[Dataset entries]
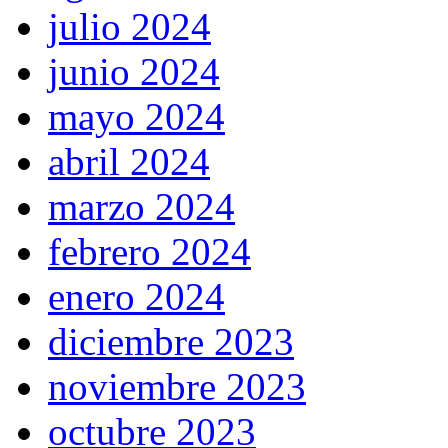
julio 2024
junio 2024
mayo 2024
abril 2024
marzo 2024
febrero 2024
enero 2024
diciembre 2023
noviembre 2023
octubre 2023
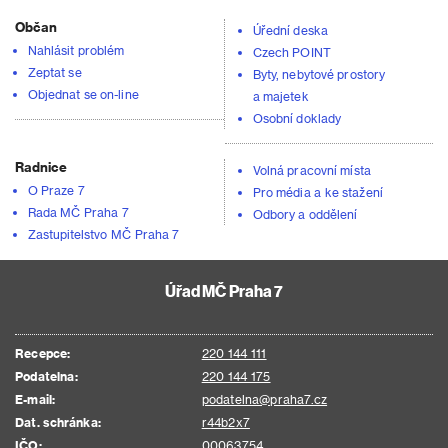
Občan
Úřední deska
Nahlásit problém
Czech POINT
Zeptat se
Byty, nebytové prostory
Objednat se on-line
a majetek
Osobní doklady
Radnice
Volná pracovní místa
O Praze 7
Pro média a ke stažení
Rada MČ Praha 7
Odbory a oddělení
Zastupitelstvo MČ Praha 7
Úřad MČ Praha 7
Recepce:
220 144 111
Podatelna:
220 144 175
E-mail:
podatelna@praha7.cz
Dat. schránka:
r44b2x7
IČO:
00063754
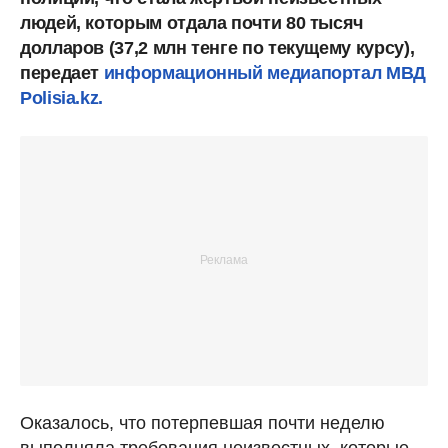
людей, которым отдала почти 80 тысяч
долларов (37,2 млн тенге по текущему курсу),
передает
информационный медиапортал МВД
Polisia.kz.
Оказалось, что потерпевшая почти неделю
выполняла требования неизвестных, которые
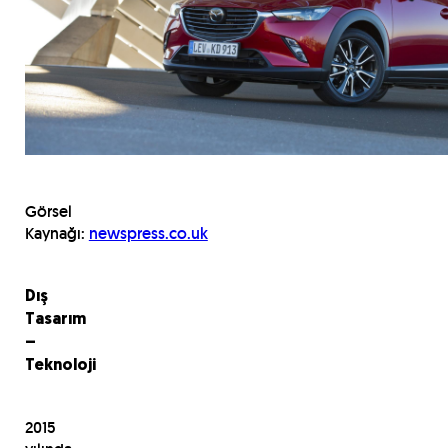
Görsel
Kaynağı:
newspress.co.uk
Dış
Tasarım
–
Teknoloji
2015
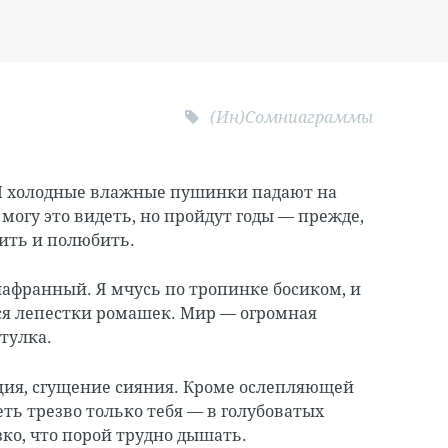
(Ин)Сомниаграммы
И холодные влажные пушинки падают на
 могу это видеть, но пройдут годы — прежде,
ить и полюбить.
франный. Я мчусь по тропинке босиком, и
ся лепестки ромашек. Мир — огромная
тулка.
ия, сгущение сияния. Кроме ослепляющей
ть трезво только тебя — в голубоватых
зко, что порой трудно дышать.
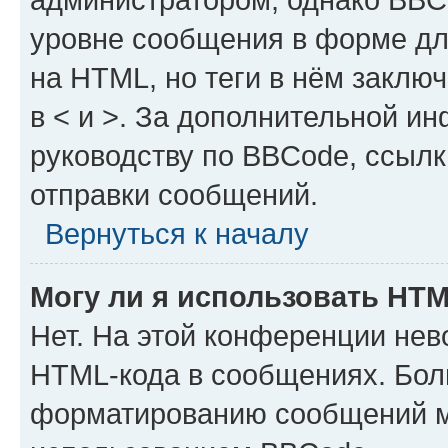
уровне сообщения в форме дл
на HTML, но теги в нём заключа
в < и >. За дополнительной и
руководству по BBCode, ссылк
отправки сообщений.
Вернуться к началу
Могу ли я использовать HT
Нет. На этой конференции нев
HTML-кода в сообщениях. Бол
форматированию сообщений м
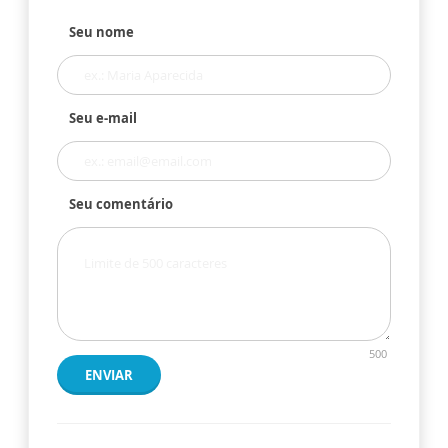
Seu nome
Seu e-mail
Seu comentário
500
ENVIAR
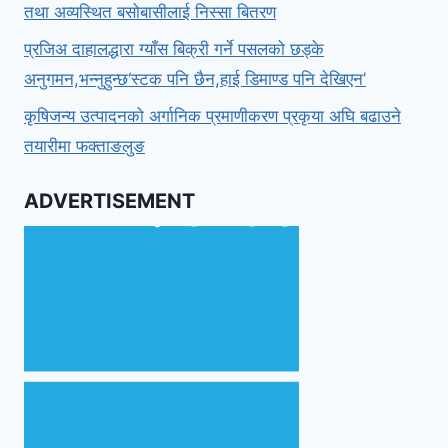
तथा अव्यस्थित बसोबासीलाई निस्सा बितरण
प्रजिअ दाहालद्धारा ग्याँस बिक्री गर्ने पसलको छड्के
अनुगमन,भन्नुहुन्छ‘स्टक पनि छैन,हाई डिमाण्ड पनि देखिएन’
कृषिजन्य उत्पादनको अर्गानिक प्रमाणीकरण प्रकृया अघि बढाउने
तयारीमा फक्ताङलुङ
ADVERTISEMENT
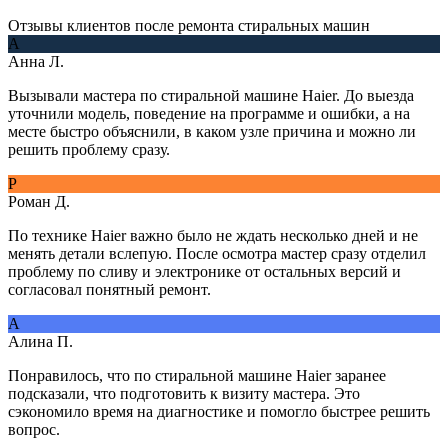
Отзывы клиентов после ремонта стиральных машин
А
Анна Л.
Вызывали мастера по стиральной машине Haier. До выезда
уточнили модель, поведение на программе и ошибки, а на
месте быстро объяснили, в каком узле причина и можно ли
решить проблему сразу.
Р
Роман Д.
По технике Haier важно было не ждать несколько дней и не
менять детали вслепую. После осмотра мастер сразу отделил
проблему по сливу и электронике от остальных версий и
согласовал понятный ремонт.
А
Алина П.
Понравилось, что по стиральной машине Haier заранее
подсказали, что подготовить к визиту мастера. Это
сэкономило время на диагностике и помогло быстрее решить
вопрос.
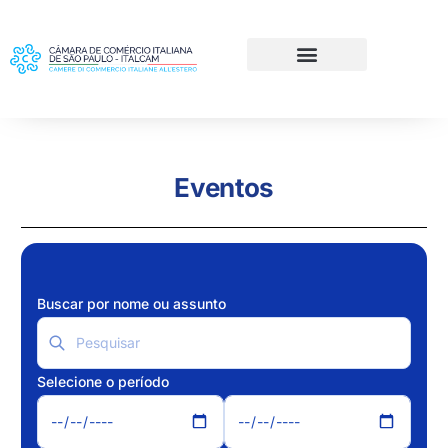
Eventos
Buscar por nome ou assunto
Selecione o período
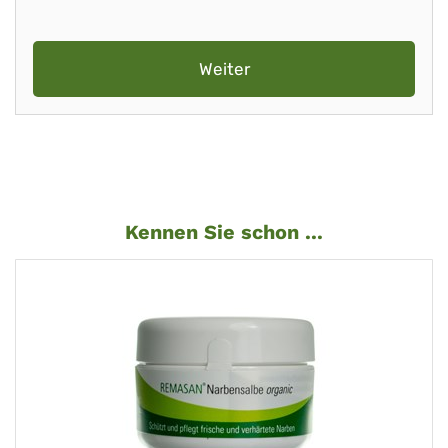
Weiter
Kennen Sie schon ...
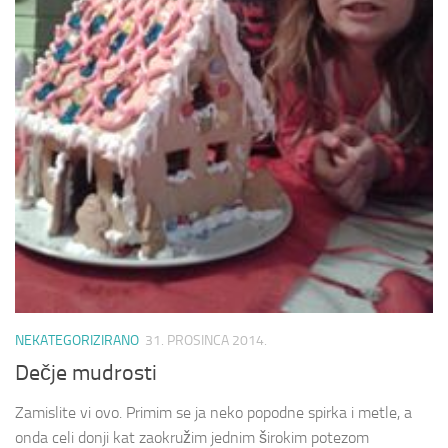
NEKATEGORIZIRANO
31. PROSINCA 2014.
Dečje mudrosti
Zamislite vi ovo. Primim se ja neko popodne spirka i metle, a
onda celi donji kat zaokružim jednim širokim potezom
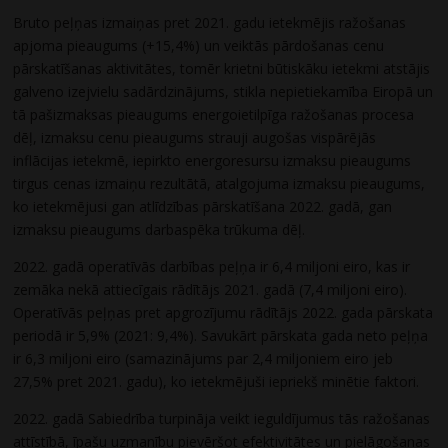
Bruto peļņas izmaiņas pret 2021. gadu ietekmējis ražošanas
apjoma pieaugums (+15,4%) un veiktās pārdošanas cenu
pārskatīšanas aktivitātes, tomēr krietni būtiskāku ietekmi atstājis
galveno izejvielu sadārdzinājums, stikla nepietiekamība Eiropā un
tā pašizmaksas pieaugums energoietilpīga ražošanas procesa
dēļ, izmaksu cenu pieaugums strauji augošas vispārējās
inflācijas ietekmē, iepirkto energoresursu izmaksu pieaugums
tirgus cenas izmaiņu rezultātā, atalgojuma izmaksu pieaugums,
ko ietekmējusi gan atlīdzības pārskatīšana 2022. gadā, gan
izmaksu pieaugums darbaspēka trūkuma dēļ.
2022. gadā operatīvās darbības peļņa ir 6,4 miljoni eiro, kas ir
zemāka nekā attiecīgais rādītājs 2021. gadā (7,4 miljoni eiro).
Operatīvās peļņas pret apgrozījumu rādītājs 2022. gada pārskata
periodā ir 5,9% (2021: 9,4%). Savukārt pārskata gada neto peļņa
ir 6,3 miljoni eiro (samazinājums par 2,4 miljoniem eiro jeb
27,5% pret 2021. gadu), ko ietekmējuši iepriekš minētie faktori.
2022. gadā Sabiedrība turpināja veikt ieguldījumus tās ražošanas
attīstībā, īpašu uzmanību pievēršot efektivitātes un pielāgošanas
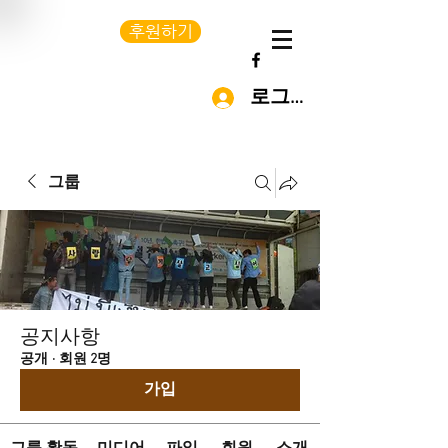
후원하기
로그인
그룹
공지사항
공개
·
회원 2명
가입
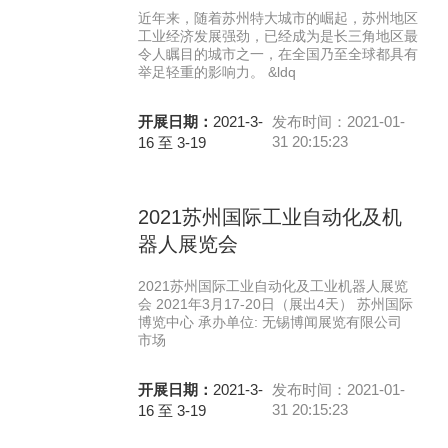
近年来，随着苏州特大城市的崛起，苏州地区
工业经济发展强劲，已经成为是长三角地区最
令人瞩目的城市之一，在全国乃至全球都具有
举足轻重的影响力。 &ldq
开展日期：
2021-3-
发布时间：2021-01-
31 20:15:23
16 至 3-19
2021苏州国际工业自动化及机
器人展览会
2021苏州国际工业自动化及工业机器人展览
会 2021年3月17-20日（展出4天） 苏州国际
博览中心 承办单位: 无锡博闻展览有限公司
市场
开展日期：
2021-3-
发布时间：2021-01-
31 20:15:23
16 至 3-19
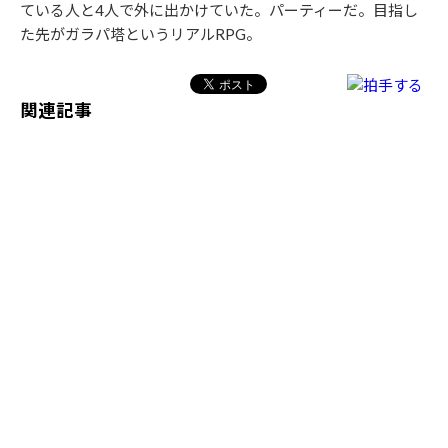
ている人と4人で外に出かけていた。パーティーだ。目指し
た先がガラパ塔というリアルRPG。
関連記事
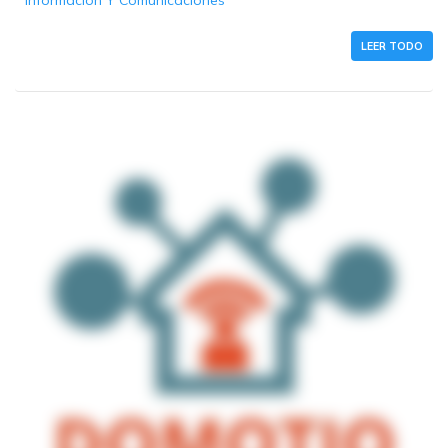
LEER TODO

• _Exercise aim_
In your copy, exclude the pictures and repeat each entry above exactly.

• _Task solution_
julio 2024
junio 2024
mayo 2024
abril 2024
marzo 2024
febrero 2024
enero 2024
diciembre 2023
noviembre 2023
octubre 2023
Občan
Úřední deska
Nahlásit problém
Czech POINT
Zeptat se
Byty, nebytové prostory
Objednat se on-line
a majetek
Osobní doklady
Radnice
Volná pracovní místa
O Praze 7
Pro média a ke stažení
Rada MČ Praha 7
Odbory a oddělení
Zastupitelstvo MČ Praha 7
Úřad MČ Praha 7
Recepce:
220 144 111
Podatelna:
220 144 175
E-mail:
podatelna@praha7.cz
Dat. schránka:
r44b2x7
IČO:
00063754
людей, которым отдала почти 80 тысяч
долларов (37,2 млн тенге по текущему курсу),
передает
информационный медиапортал МВД
Polisia.kz.
Оказалось, что потерпевшая почти неделю
выполняла требования неизвестных, которые
Görsel
Kaynağı:
newspress.co.uk
Dış
Tasarım
–
Teknoloji
2015
(Ин)Сомниаграммы
И холодные влажные пушинки падают на
 могу это видеть, но пройдут годы — прежде,
ить и полюбить.
франный. Я мчусь по тропинке босиком, и
ся лепестки ромашек. Мир — огромная
тулка.
ия, сгущение сияния. Кроме ослепляющей
ть трезво только тебя — в голубоватых
зко, что порой трудно дышать.
уровне сообщения в форме дл
на HTML, но теги в нём заключа
в < и >. За дополнительной и
руководству по BBCode, ссылк
отправки сообщений.
Вернуться к началу
Могу ли я использовать HT
Нет. На этой конференции нев
HTML-кода в сообщениях. Бол
форматированию сообщений м
Seu nome
Seu e-mail
Seu comentário
500
ENVIAR
तथा अव्यस्थित बसोबासीलाई निस्सा बितरण
प्रजिअ दाहालद्धारा ग्याँस बिक्री गर्ने पसलको छड्के
अनुगमन,भन्नुहुन्छ‘स्टक पनि छैन,हाई डिमाण्ड पनि देखिएन’
कृषिजन्य उत्पादनको अर्गानिक प्रमाणीकरण प्रकृया अघि बढाउने
तयारीमा फक्ताङलुङ
ADVERTISEMENT
Отзывы клиентов после ремонта стиральных машин
А
Анна Л.
Вызывали мастера по стиральной машине Haier. До выезда
уточнили модель, поведение на программе и ошибки, а на
месте быстро объяснили, в каком узле причина и можно ли
решить проблему сразу.
Р
Роман Д.
По технике Haier важно было не ждать несколько дней и не
менять детали вслепую. После осмотра мастер сразу отделил
проблему по сливу и электронике от остальных версий и
согласовал понятный ремонт.
А
Алина П.
Понравилось, что по стиральной машине Haier заранее
подсказали, что подготовить к визиту мастера. Это
сэкономило время на диагностике и помогло быстрее решить
вопрос.
Eventos
Buscar por nome ou assunto
Selecione o período
Weiter
Kennen Sie schon ...
NEKATEGORIZIRANO
31. PROSINCA 2014.
Dečje mudrosti
Zamislite vi ovo. Primim se ja neko popodne spirka i metle, a
onda celi donji kat zaokružim jednim širokim potezom
Bruto peļņas izmaiņas pret 2021. gadu ietekmējis ražošanas
apjoma pieaugums (+15,4%) un veiktās pārdošanas cenu
pārskatīšanas aktivitātes, tomēr krietni būtiskāku ietekmi atstājis
galveno izejvielu sadārdzinājums, stikla nepietiekamība Eiropā un
tā pašizmaksas pieaugums energoietilpīga ražošanas procesa
dēļ, izmaksu cenu pieaugums strauji augošas vispārējās
inflācijas ietekmē, iepirkto energoresursu izmaksu pieaugums
tirgus cenas izmaiņu rezultātā, atalgojuma izmaksu pieaugums,
ko ietekmējusi gan atlīdzības pārskatīšana 2022. gadā, gan
izmaksu pieaugums darbaspēka trūkuma dēļ.
2022. gadā operatīvās darbības peļņa ir 6,4 miljoni eiro, kas ir
zemāka nekā attiecīgais rādītājs 2021. gadā (7,4 miljoni eiro).
Operatīvās peļņas pret apgrozījumu rādītājs 2022. gada pārskata
periodā ir 5,9% (2021: 9,4%). Savukārt pārskata gada neto peļņa
ir 6,3 miljoni eiro (samazinājums par 2,4 miljoniem eiro jeb
27,5% pret 2021. gadu), ko ietekmējuši iepriekš minētie faktori.
2022. gadā Sabiedrība turpināja veikt ieguldījumus tās ražošanas
attīstībā, īpašu uzmanību pievēršot efektivitātes un pielāgošanas
후원하기
로그인
그룹
공지사항
공개
·
회원 2명
가입
近年来，随着苏州特大城市的崛起，苏州地区
工业经济发展强劲，已经成为是长三角地区最
令人瞩目的城市之一，在全国乃至全球都具有
举足轻重的影响力。 &ldq
开展日期：
2021-3-
发布时间：2021-01-
31 20:15:23
16 至 3-19
2021苏州国际工业自动化及机
器人展览会
2021苏州国际工业自动化及工业机器人展览
会 2021年3月17-20日（展出4天） 苏州国际
博览中心 承办单位: 无锡博闻展览有限公司
市场
开展日期：
2021-3-
发布时间：2021-01-
31 20:15:23
16 至 3-19
ている人と4人で外に出かけていた。パーティーだ。目指し
た先がガラパ塔というリアルRPG。
関連記事
LEER TODO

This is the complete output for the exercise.